_Stored data_
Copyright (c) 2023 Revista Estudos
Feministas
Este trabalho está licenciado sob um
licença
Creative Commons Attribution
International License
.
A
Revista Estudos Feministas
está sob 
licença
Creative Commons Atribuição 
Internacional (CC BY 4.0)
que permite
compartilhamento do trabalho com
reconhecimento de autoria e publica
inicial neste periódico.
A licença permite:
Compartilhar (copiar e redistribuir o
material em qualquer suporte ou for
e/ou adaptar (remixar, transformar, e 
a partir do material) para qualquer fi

---

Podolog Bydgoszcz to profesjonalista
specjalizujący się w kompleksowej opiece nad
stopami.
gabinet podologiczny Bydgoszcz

_Required work_
Take the part that opens with the line containing "Copyright (c) 2023 Revista Estudos" and closes with the line containing "a partir do material) para qualquer fi", and rewrite only those lines with "material" renamed to "conteúdo", leaving everything else unchanged.

_Answer box_
Copyright (c) 2023 Revista Estudos
Feministas
Este trabalho está licenciado sob um
licença
Creative Commons Attribution
International License
.
A
Revista Estudos Feministas
está sob 
licença
Creative Commons Atribuição 
Internacional (CC BY 4.0)
que permite
compartilhamento do trabalho com
reconhecimento de autoria e publica
inicial neste periódico.
A licença permite:
Compartilhar (copiar e redistribuir o
conteúdo em qualquer suporte ou for
e/ou adaptar (remixar, transformar, e 
a partir do conteúdo) para qualquer fi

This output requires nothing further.